Let the distance of the 2nd chosen point from the left end be $y$.
(We make no assumption about which of $x$ and $y$ is greater.)
For a fixed $x$ value, the expectation of the product of fragment lengths is $$P(y<x)\times\int_0^xy(x-y)(1-x)\mathrm dy+P(y>x)\times\int_x^1x(y-x)(1-y)\mathrm dy$$
where $P(y<x)=x$ and $P(y>x)=1-x$.
Then we integrate this expectation from $x=0$ to $x=1$:
$$\mathbb{E}_3=\int_0^1\left(x\int_0^xy(x-y)(1-x)\mathrm dy+(1-x)\int_x^1x(y-x)(1-y)\mathrm dy\right)\mathrm dx=\frac{1}{60}=\prod\limits_{k=3}^{2(3)-1}\frac1k$$
Context:
I recently answered a question involving products of lengths of random line segments.
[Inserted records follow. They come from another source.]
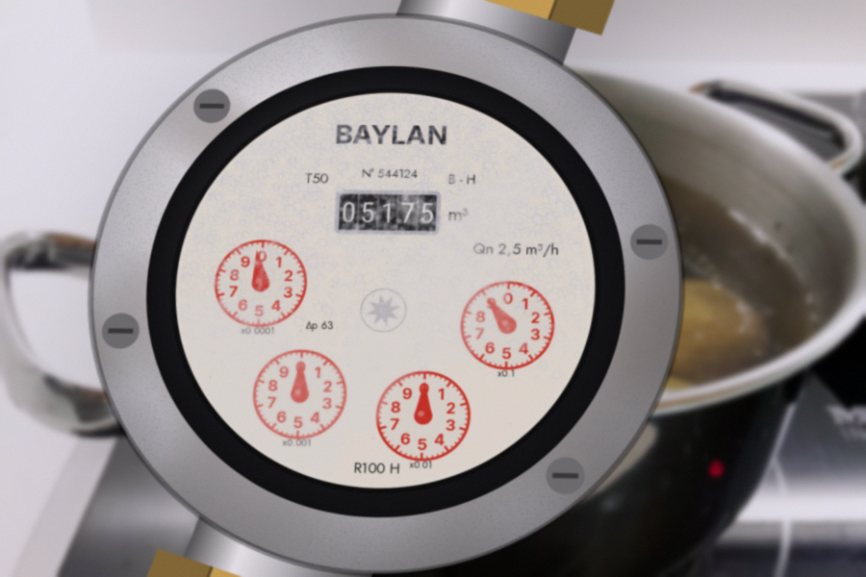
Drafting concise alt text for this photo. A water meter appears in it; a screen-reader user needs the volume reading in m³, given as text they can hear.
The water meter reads 5175.8999 m³
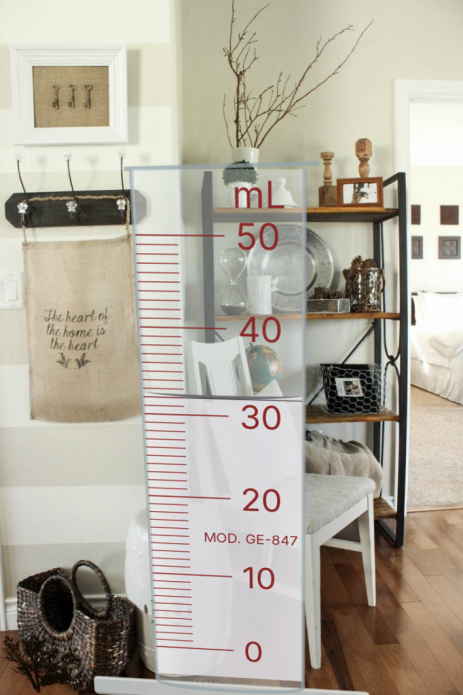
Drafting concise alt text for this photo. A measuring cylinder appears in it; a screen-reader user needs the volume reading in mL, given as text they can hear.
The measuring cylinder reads 32 mL
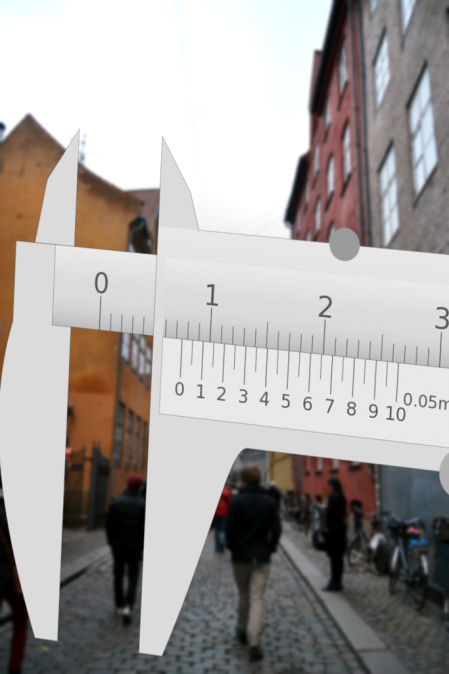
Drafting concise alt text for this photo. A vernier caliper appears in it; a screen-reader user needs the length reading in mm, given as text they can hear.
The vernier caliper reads 7.5 mm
That made me think of this question.
Best Answer
You first pick $n-1$ random points which splits the interval $[0,1]$ into $n$ segments $U_1,\ldots,U_n$ of lengths $L_i=|U_i|$. You wish to compute the expected value $\mu=E[L_1\cdots L_n]$. We can assume the segments $U_i$ are sorted in increasing order, although that doesn't really matter.
Next, similarly pick $n$ points $X_1,\ldots,X_n$ randomly in $[0,1]$. The probability that $X_i\in U_i$ is $L_i$, and since the $X_i$ are picked independently, the probability that $X_i\in U_i$ for all $i$ equals $\mu=E[L_1\cdots L_n]$.
The above is the same as first picking $2n-1$ points randomly, and then selecting at random the $n$ points $X_1,\ldots,X_n$ from these. The remaining $n-1$ points split the interval into segments $U_i$, and the probability that $X_i\in U_i$ for all $i$ is the same as the points $X_1,\ldots,X_n$ being every second point out of the $2n-1$ in increasing order starting at the lowest. The probability of this, ie of $X_i$ being $n$ specific points out of the $2n-1$ picked in increasing order, is $$ \mu=\frac{1}{\binom{2n-1}{n}\cdot n!}=\frac{1}{(2n-1)\cdots n}. $$